## Document section

Start of Block

Instituto Cervantes has launched a new Spanish language competency exam that will be computer-based, offer a quick turnaround on results and aims to be the equivalent of English counterparts IELTS and TOEFL.

Spanish King Felipe VI and Queen Letizia with the rector of the Universidad de Salamanca Daniel Hernández Ruipérez, rector of the Universidad Nacional Autónoma de México, José Narro, and director of Instituto Cervantes, Víctor García de la Concha. Photo: Casa de S.M. el Rey

Instituto Cervantes aims to have 300,000 candidates annually increasing to 750,000 by 2021

The SIELE (Servicio Internacional de Evaluación de la Lengua Española) will grade learners’ listening, reading, writing and oral fluency on a scale of 1,000 and will incorporate the variants of Spanish found in Europe and across Latin America.

The exam was launched last week in Mexico in collaboration with the world’s largest Spanish speaking university, Universidad Nacional Autónoma de México (UNAM) and the oldest, Universidad de Salamanca (USAL).

“There weren’t any highly regarded or agile certificates that would stand in line with the offering in the English language”

Spain’s King Felipe VI attended the event and highlighted that the test manages to capture the different forms of Spanish as it is spoken today.

“In the Spanish as a foreign or second language sector, there weren’t any highly regarded or agile certificates that would stand in line with the offering in the English language,” he remarked.

“If we want our language to be the second language of international communication, we need to overcome our short-sightedness, centred on individuals [countries], and pool our resources to achieve our goal which will benefit everyone.”

End of Block

## Exercise instructions
1 - In the article on the new Spanish exam, swap "Instituto Cervantes" for "Cervantes Institute" and give the text again, starting at "Spanish King Felipe" and ending at "across Latin America.".
2 - In the article on the new Spanish exam, why does King Felipe VI say countries need to pool their resources? Answer in one to three sentences.
3 - Using the article on the new Spanish exam, say whether each statement agrees with it: (a) The SIELE grades learners on a scale of 1,000. (b) The exam was launched in Spain. (c) The exam covers only the Spanish spoken in Europe.

## The data
Start of Block

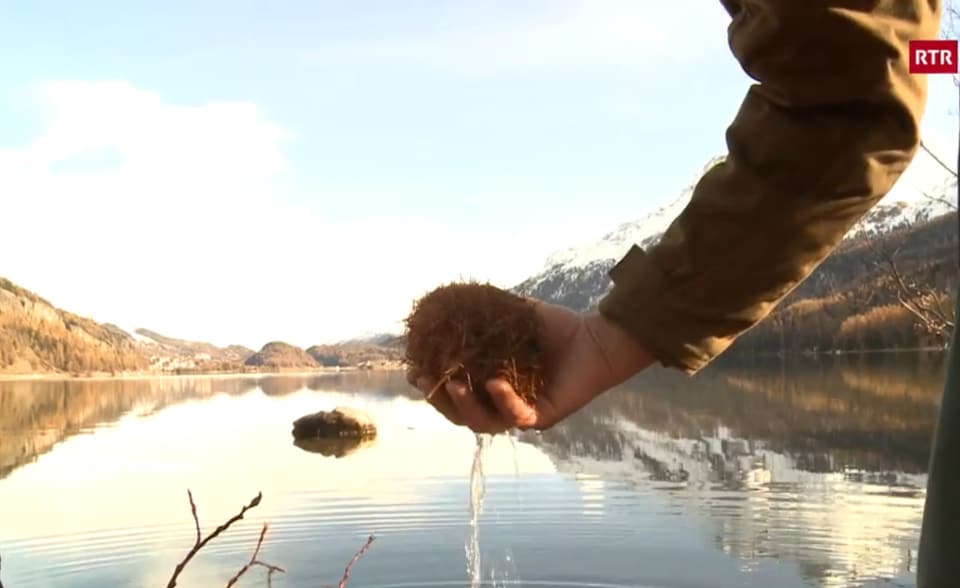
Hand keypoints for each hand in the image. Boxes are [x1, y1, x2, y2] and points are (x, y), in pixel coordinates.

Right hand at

End of Block

## Expected responses
1 -
Spanish King Felipe VI and Queen Letizia with the rector of the Universidad de Salamanca Daniel Hernández Ruipérez, rector of the Universidad Nacional Autónoma de México, José Narro, and director of Cervantes Institute, Víctor García de la Concha. Photo: Casa de S.M. el Rey

Cervantes Institute aims to have 300,000 candidates annually increasing to 750,000 by 2021

The SIELE (Servicio Internacional de Evaluación de la Lengua Española) will grade learners’ listening, reading, writing and oral fluency on a scale of 1,000 and will incorporate the variants of Spanish found in Europe and across Latin America.

2 - He says that if Spanish is to be the second language of international communication, countries must overcome a short-sightedness centered on individual countries. Pooling their resources will help achieve that goal, which will benefit everyone.

3 -
(a) Yes: "on a scale of 1,000"
(b) No: "The exam was launched last week in Mexico"
(c) No: "will incorporate the variants of Spanish found in Europe and across Latin America"